Some books are fine but somewhat heavy to read, while others are easy but shallow and unsatisfying. Usually, we are searching for stories that are at the same time compelling, substantial and easy-flowing, in terms of pace and writing. For me, these are the perfect books, for fiction is meant to be pleasant, and people tend to go back to those things they remember fondly. This novel reaches all these marks for me, and I cannot say much, for fear of not saying enough. You would think it would be a tragedy at the end, since those simple Scottish priests didn't seem to figure out entirely how the world was truly changing around them, and everything seems to be even more degenerate in our days. But there's no tragedy. It didn't matter if they committed mistakes. It didn't matter if modern people didn't understand them, or vice versa, because God's grace is what matters above all, and it doesn't measure people by their merits, vices, or ideologies. What I took is that grace can triumph over the modern world, and over the past, and the future, and everything else to come until the end times. Till there, our duties will lie where they always are: obey the Church, practice the Gospel, be kind and charitable to all, and "Christus nihil praeponere".

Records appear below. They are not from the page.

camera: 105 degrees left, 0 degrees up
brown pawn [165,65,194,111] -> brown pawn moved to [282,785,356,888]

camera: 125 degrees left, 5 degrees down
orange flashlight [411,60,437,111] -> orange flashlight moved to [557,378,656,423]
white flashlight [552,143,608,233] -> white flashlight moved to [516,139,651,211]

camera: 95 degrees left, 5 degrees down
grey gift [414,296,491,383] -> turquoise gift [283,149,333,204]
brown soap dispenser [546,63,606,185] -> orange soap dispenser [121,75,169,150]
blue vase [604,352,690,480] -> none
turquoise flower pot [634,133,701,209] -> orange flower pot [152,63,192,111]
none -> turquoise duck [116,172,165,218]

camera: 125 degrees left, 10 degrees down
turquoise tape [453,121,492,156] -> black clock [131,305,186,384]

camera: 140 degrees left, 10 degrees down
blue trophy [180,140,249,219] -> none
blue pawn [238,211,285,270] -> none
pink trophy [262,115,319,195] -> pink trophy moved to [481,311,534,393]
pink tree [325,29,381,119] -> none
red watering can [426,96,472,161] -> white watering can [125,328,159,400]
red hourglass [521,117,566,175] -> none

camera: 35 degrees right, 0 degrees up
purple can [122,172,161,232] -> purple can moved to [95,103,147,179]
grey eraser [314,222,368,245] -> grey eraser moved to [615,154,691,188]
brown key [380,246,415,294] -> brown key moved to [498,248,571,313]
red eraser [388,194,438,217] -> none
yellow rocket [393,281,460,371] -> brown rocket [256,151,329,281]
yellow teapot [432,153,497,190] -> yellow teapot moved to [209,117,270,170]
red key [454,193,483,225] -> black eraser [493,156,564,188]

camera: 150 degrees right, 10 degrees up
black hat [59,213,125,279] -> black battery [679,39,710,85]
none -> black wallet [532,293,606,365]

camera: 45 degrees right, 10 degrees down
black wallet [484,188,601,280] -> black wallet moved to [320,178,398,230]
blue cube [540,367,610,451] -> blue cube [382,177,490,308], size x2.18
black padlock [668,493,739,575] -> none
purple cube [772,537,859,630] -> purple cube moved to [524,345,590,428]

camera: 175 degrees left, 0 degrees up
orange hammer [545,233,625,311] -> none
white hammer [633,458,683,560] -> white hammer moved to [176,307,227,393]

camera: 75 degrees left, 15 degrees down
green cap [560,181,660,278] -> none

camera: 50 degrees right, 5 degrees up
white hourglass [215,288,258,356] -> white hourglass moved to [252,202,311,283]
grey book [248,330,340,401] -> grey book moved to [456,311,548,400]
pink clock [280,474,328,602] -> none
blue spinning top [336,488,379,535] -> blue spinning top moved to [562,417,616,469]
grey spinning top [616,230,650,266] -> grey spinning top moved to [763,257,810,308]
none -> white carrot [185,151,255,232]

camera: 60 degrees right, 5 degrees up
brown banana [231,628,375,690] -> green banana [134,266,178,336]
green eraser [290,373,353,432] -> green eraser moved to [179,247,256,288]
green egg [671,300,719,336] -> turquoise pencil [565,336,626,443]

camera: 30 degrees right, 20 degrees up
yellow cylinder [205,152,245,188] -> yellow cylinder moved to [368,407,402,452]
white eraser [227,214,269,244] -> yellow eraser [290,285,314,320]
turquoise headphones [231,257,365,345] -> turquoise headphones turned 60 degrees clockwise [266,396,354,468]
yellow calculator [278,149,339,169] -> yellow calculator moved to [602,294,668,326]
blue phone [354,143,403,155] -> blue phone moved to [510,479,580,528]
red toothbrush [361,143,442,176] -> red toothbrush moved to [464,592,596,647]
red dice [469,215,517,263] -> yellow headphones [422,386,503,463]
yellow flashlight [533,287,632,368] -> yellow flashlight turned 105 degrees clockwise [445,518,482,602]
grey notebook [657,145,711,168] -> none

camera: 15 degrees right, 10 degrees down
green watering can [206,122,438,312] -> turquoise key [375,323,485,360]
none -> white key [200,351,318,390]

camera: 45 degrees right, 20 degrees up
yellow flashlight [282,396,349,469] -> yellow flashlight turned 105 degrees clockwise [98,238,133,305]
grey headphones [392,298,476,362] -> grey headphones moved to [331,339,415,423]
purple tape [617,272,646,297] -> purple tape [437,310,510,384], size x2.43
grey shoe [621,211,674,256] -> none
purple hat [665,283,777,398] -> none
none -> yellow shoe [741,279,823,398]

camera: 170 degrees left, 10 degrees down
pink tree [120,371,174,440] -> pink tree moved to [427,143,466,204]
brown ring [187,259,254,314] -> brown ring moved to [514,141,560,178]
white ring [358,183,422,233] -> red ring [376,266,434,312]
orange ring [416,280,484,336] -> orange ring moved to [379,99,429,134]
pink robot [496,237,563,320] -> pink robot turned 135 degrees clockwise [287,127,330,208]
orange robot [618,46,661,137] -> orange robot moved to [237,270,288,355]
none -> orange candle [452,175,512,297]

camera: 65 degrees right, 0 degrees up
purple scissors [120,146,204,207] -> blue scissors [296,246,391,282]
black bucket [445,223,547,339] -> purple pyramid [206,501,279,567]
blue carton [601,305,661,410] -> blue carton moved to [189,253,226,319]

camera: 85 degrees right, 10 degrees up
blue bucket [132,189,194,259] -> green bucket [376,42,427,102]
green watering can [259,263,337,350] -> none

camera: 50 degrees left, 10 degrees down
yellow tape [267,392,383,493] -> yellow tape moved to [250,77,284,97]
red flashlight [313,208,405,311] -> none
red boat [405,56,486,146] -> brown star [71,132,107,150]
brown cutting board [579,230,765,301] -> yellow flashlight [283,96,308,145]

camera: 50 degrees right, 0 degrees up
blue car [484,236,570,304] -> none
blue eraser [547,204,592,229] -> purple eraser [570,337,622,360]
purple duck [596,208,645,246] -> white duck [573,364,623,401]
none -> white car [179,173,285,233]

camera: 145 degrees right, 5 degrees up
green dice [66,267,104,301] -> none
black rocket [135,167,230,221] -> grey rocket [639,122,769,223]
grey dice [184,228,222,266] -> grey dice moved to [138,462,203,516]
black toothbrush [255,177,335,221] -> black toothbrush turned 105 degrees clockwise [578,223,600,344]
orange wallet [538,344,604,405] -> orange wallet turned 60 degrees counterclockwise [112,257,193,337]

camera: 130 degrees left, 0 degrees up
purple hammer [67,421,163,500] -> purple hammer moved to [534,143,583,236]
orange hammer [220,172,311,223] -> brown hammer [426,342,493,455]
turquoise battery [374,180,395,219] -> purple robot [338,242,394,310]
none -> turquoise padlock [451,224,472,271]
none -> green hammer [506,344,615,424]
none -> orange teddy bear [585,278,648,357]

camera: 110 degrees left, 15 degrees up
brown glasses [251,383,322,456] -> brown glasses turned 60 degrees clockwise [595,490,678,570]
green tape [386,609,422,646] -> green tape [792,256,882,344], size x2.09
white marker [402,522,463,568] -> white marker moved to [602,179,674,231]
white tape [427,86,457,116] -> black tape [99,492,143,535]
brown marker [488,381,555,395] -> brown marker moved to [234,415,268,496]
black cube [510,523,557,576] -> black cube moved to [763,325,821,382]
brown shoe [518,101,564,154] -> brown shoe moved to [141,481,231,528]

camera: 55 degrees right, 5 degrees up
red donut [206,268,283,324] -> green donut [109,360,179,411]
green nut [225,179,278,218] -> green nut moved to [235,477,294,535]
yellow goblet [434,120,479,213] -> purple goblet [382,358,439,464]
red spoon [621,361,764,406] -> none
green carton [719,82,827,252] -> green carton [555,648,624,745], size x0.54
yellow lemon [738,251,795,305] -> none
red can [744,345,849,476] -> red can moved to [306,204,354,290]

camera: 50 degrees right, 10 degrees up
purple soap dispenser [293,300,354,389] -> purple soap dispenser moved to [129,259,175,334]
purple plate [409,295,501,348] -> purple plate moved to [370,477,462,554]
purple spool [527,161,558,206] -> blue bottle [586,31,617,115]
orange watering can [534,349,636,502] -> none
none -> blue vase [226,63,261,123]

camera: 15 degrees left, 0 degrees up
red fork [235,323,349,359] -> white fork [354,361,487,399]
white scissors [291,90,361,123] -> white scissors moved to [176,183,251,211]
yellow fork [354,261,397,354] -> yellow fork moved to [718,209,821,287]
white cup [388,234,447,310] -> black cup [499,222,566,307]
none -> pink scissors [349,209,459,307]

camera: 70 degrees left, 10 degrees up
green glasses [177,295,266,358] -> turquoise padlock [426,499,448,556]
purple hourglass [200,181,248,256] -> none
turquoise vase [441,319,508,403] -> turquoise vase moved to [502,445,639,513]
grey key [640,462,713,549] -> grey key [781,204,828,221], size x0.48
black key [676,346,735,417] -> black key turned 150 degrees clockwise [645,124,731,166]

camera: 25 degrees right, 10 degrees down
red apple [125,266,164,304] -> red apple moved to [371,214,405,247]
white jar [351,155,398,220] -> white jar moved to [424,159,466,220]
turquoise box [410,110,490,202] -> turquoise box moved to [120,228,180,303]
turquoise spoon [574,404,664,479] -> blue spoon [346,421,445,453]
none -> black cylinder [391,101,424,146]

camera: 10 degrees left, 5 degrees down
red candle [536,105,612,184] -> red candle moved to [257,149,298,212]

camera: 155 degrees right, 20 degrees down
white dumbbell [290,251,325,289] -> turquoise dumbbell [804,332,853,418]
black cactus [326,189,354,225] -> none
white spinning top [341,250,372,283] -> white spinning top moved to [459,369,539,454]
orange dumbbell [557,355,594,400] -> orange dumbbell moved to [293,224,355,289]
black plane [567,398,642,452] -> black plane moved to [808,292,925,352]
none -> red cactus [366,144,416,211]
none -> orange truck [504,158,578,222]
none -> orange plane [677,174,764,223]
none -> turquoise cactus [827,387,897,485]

This is also the 75th book I've read this year, and I've never read that much fiction in a single year over my entire life. And this conquest still feels unfulfilling. Most of the things I've read left me cold. It's true you have to read the good and the bad and the "it exists" to develop taste, and you need taste if you want to be a critic or writer, or just a good reader; but I don't think I would recommend everything to everyone, since the best things worth our time are few, and the ones the common folk prefer to ignore. At the same time, you won't find gems if you don't mine through stones.
Maybe our prize is to find gems like this one and to be happy ourselves, even when others cannot understand it.